All sorts of things are in the works right now. For instance: I'm finally seriously researching how to get to Amsterdam (and when). Peter wrote back and it sounds like the performance I'll be able to make is on the 17th, but he warns that "it is a Luc Bondy production and rather drab." I don't know who Luc Bondy is, and the fact that it is drab doesn't really bother me since the whole point of going while Peter is there is to visit Peter, not necessarily to see super-spiffy-early-music-operas. Also, I think I am in love with easyJet.com. They are proving to be both useful and cheap, and you really can't ask for anything more in an airline website.
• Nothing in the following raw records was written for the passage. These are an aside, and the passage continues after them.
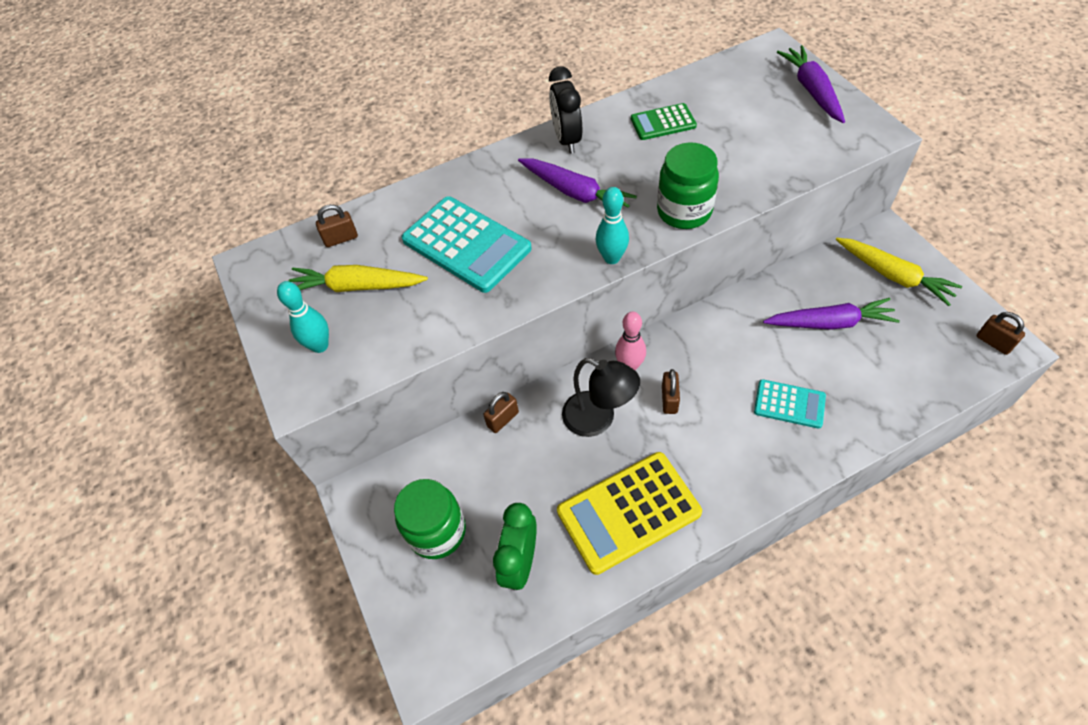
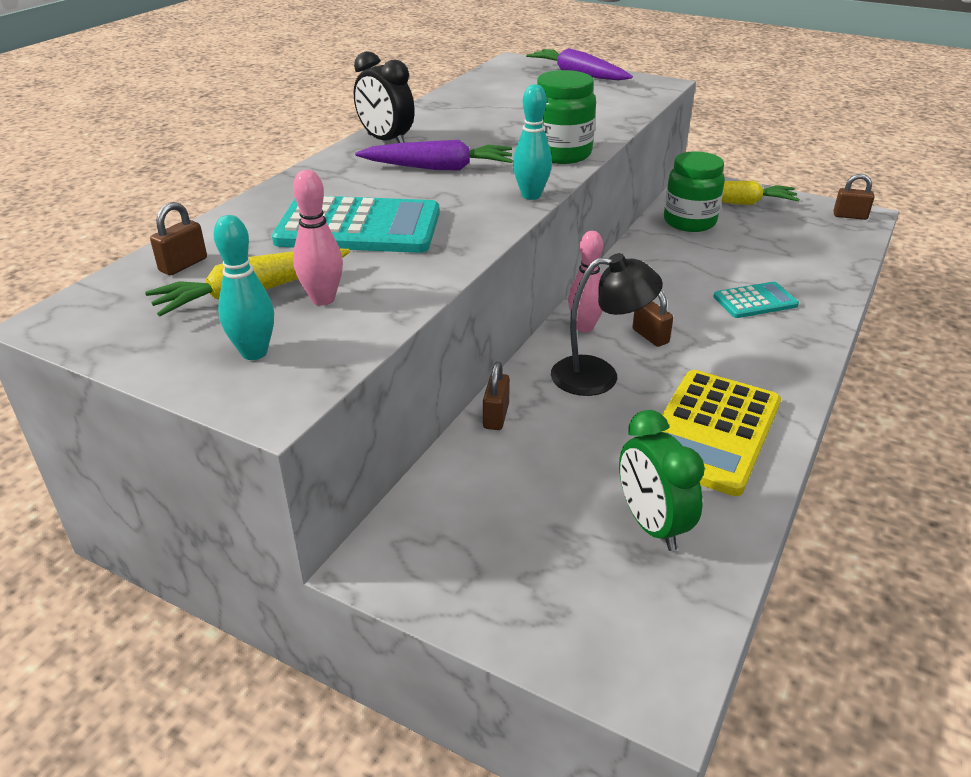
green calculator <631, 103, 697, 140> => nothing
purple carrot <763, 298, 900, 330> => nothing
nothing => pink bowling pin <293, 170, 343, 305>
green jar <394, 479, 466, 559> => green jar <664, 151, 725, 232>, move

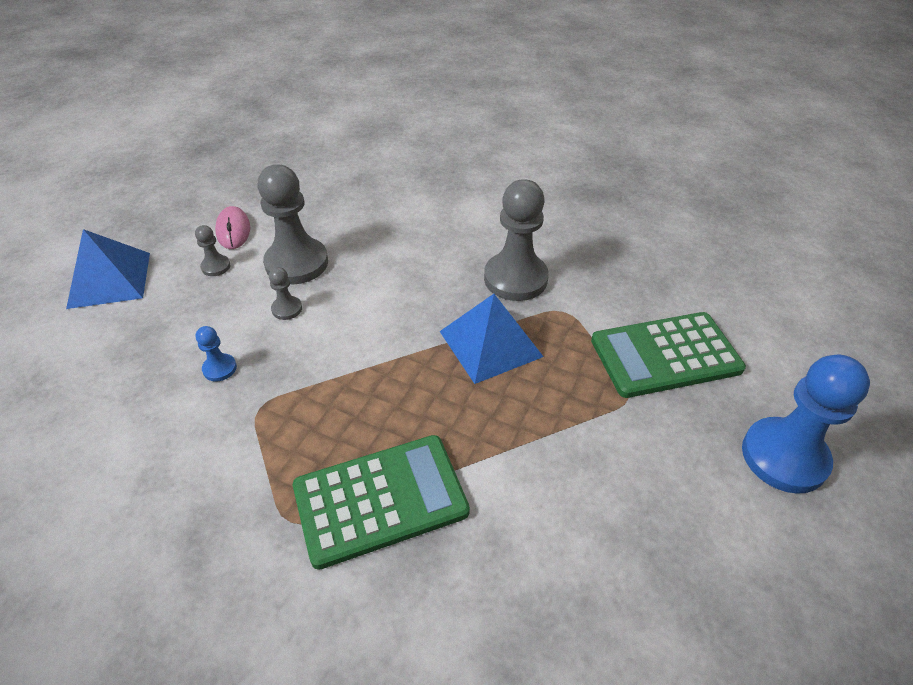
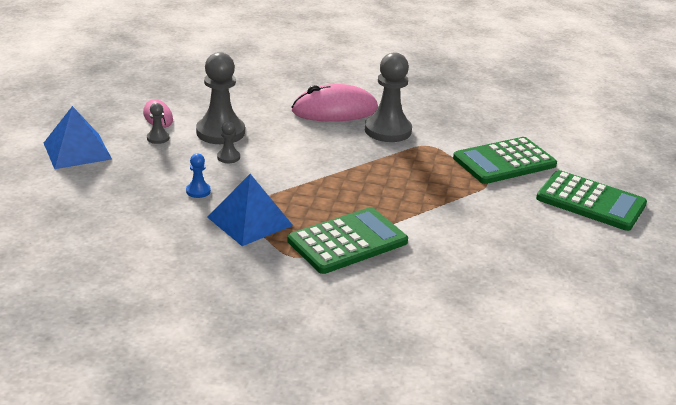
nothing => pink mouse <291, 84, 378, 122>
blue pyramid <440, 294, 544, 384> => blue pyramid <207, 174, 293, 246>, move
blue pawn <742, 355, 870, 494> => green calculator <536, 170, 647, 231>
Other things in the works involve actually getting in touch with some of the people that Mr. Nerenberg gave me contact information for and *hopefully* figuring out a time to go to Cambridge while I am still here. There is currently no actual plan, but there is a lot of fussing about with notebooks and calendars, which I figure is progress. I'll keep ya'll posted.
Yesterday I took a break from all of this touristing/museuming about and did my laundry and read British novels. It was good. I also went grocery shopping again. Somehow I don't think that giving you a play by play will be an interesting post, so instead I'll tell you about the ballet I saw: Mayerling a ballet in three acts.
I decided not to purchase the £5 commemorative program figuring that it is a ballet and ballets necessarily have to have fairly simple plots. This may have been a mistake. From what I gathered it was about Crown Prince Rudolf of Austria-Hungary and his many, many mistresses. I do have the program with all of the dancers' names and what character they played, which is how I *know* that I was missing a lot. The problem was that everyone was at least a princess, so they were all wearing crowns which did nothing for identification help.
I think the ballet opened with Rudolph's wedding to whomever it was that he was not terribly happily married to. There was then much public humiliation and giant leaps that I think represented defiance. (or something) There was also this fun little manly man dance that the prince did with his guard buddies. I don't think it was necessarily supposed to be funny, but it really was. They kept doing this odd little hip-shimmy-hop thing. Eventually someone was accidentally killed by Rudolph who then sunk in to a terrible depression (good body language there, that part I was actually able to follow) and started shooting heroin (or some other injectable drug) and eventually ended up killing himself and one of his mistresses. I think. Though there are also two people in the cast list who are listed as playing two of the main mistress characters but as children. I know I missed that part... So it might have been a figurative death...I don't know. But there was someone who was lowered in to a grave that was cut out of the stage, and that was pretty cool. The mistress who eventually died (I think) was very very good. Lovely to watch.
The music was by Liszt and terribly dramatic, but in a good way. There was a full orchestra in the pit, including a grant piano. I was impressed that everyone fit. Anyhow, I enjoyed it quite a lot, but hope there wont be any sort of quiz on plot elements.